Suitable for peer-to-peer graphs where relationships are many-to-many and traversal depth is variable.
Database: tree_lab — Collections: data_centers, routers, network_cards
Each document stores an ancestors array containing the IDs of all nodes above it in the hierarchy. A multi-key index on ancestors allows all descendants of any node to be retrieved with a single indexed query, without recursion.
Suitable for strict hierarchies where reads are frequent and write overhead on node moves is acceptable.
Database: single_lab — Collection: all_network_parts
All entity types are stored in one collection. Each document has a type field (datacenter, router, network_card) and a related_to array listing all directly related node IDs. A multi-key index on related_to supports fast lookups of any element's neighbourhood.
Suitable for mixed or many-to-many relationships where a single collection simplifies queries and schema management.
- Docker Desktop
- A Dev Container-compatible environment (GitHub Codespaces or a local IDE with Dev Containers support)
- Open the repository in GitHub Codespaces. The Dev Container will build automatically.
- Once the container is ready,
npm installand the seed script run automatically viapostCreateCommand. - Open any notebook in
lab/and select the TypeScript kernel.
- Open the repository in an IDE that supports Dev Containers (VS Code with the Dev Containers extension, or JetBrains Gateway).
- Reopen the project in the container.
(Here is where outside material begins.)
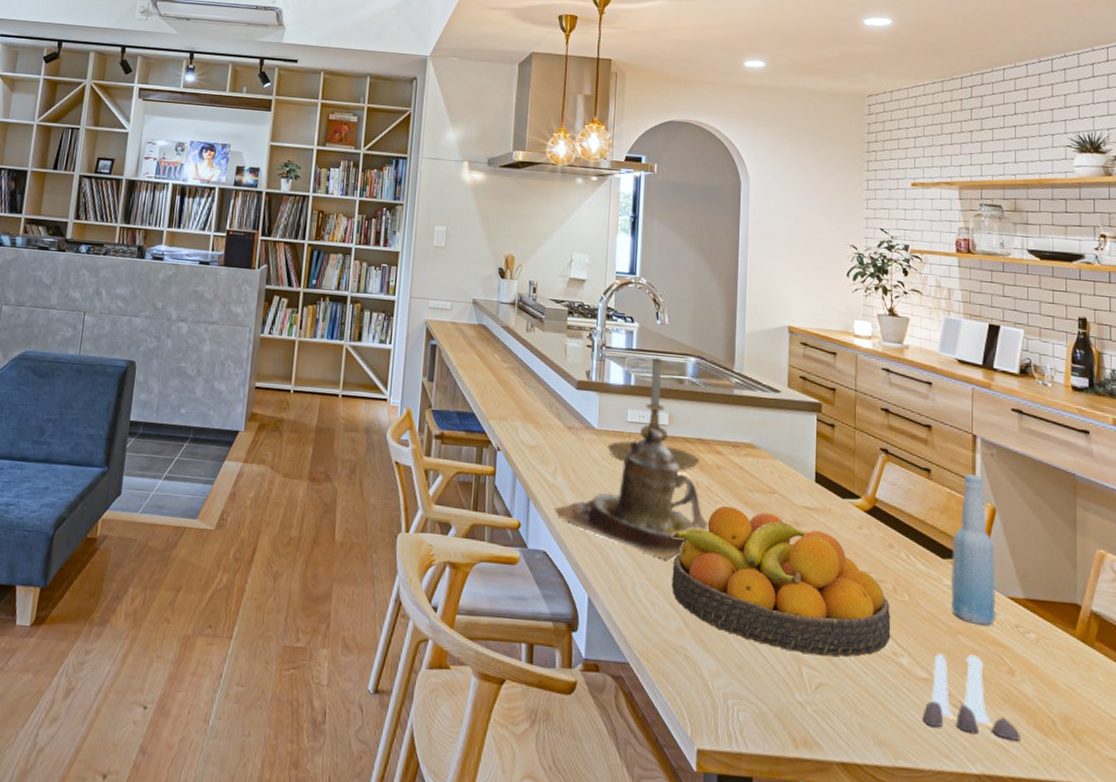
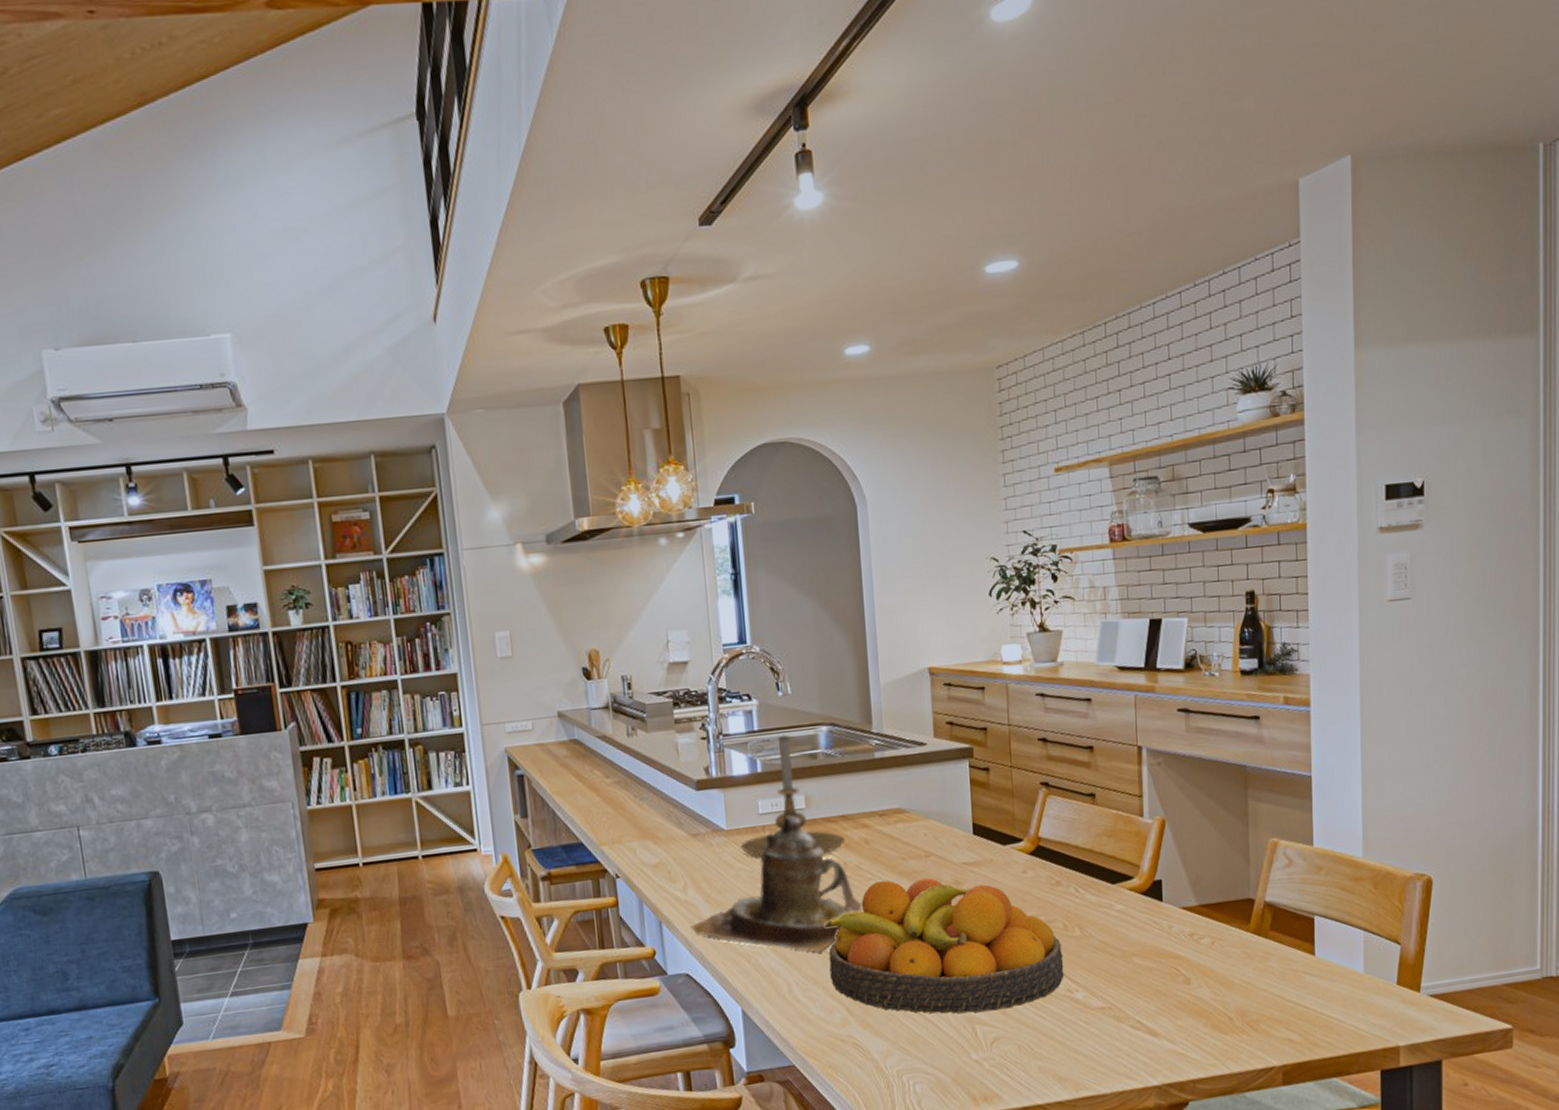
salt and pepper shaker set: present [922,653,1020,740] -> none [1101,973,1198,1052]
bottle: present [950,473,996,625] -> none [1122,788,1170,943]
The build and seed steps run automatically.
- Open any notebook in
lab/and select the TypeScript kernel.
To confirm the databases are populated before opening a notebook, start only the MongoDB service and run the seed script manually:
# Start MongoDB
docker compose -f .devcontainer/docker-compose.yml up mongodb -d
# Wait for the health check to pass, then seed
npm install
MONGODB_URI="mongodb://admin:mongodb@localhost:27017/?directConnection=true" node .devcontainer/seed.js
# Tear down when done
docker compose -f .devcontainer/docker-compose.yml down -vExpected output:
Connected to MongoDB.
✓ graph_lab seeded — data_centers:5 routers:10 network_cards:15
✓ tree_lab seeded — data_centers:5 routers:10 network_cards:15 (indexes created)
✓ single_lab seeded — all_network_parts:30 (indexes created)
All databases seeded successfully.
| Parameter | Value |
|---|---|
| Host | localhost:27017 |
| Username | admin |
| Password | mongodb |
| Connection string | mongodb://admin:mongodb@localhost:27017/?directConnection=true |
The directConnection=true parameter is required because MongoDB Atlas Local runs as a single-node replica set and advertises the container hostname in its replica set configuration. Without it, the driver will attempt to resolve the container hostname from the host network, which fails.
Each notebook is self-contained and follows the same structure: a brief explanation of the pattern, exercises that build from simple document inspection to progressively more complex queries, and a summary of trade-offs.
| Notebook | Pattern | Key operations |
|---|---|---|
01_graph_pattern.ipynb |
Graph | $graphLookup, maxDepth, hop counting, cross-collection pipeline |
02_tree_pattern.ipynb |
Tree | Multi-key index, find({ ancestors: id }), explain() |
03_single_collection.ipynb |
Single Collection | find({ related_to: id }), type filter, aggregation |
| Component | Technology |
|---|---|
| Database | MongoDB Atlas Local 8.2.0 |
| Notebook runtime | Jupyter (tslab — TypeScript kernel for Jupyter) |
| MongoDB driver | mongodb Node.js driver v6 |
| Container base image | jupyter/base-notebook with Node.js 20 |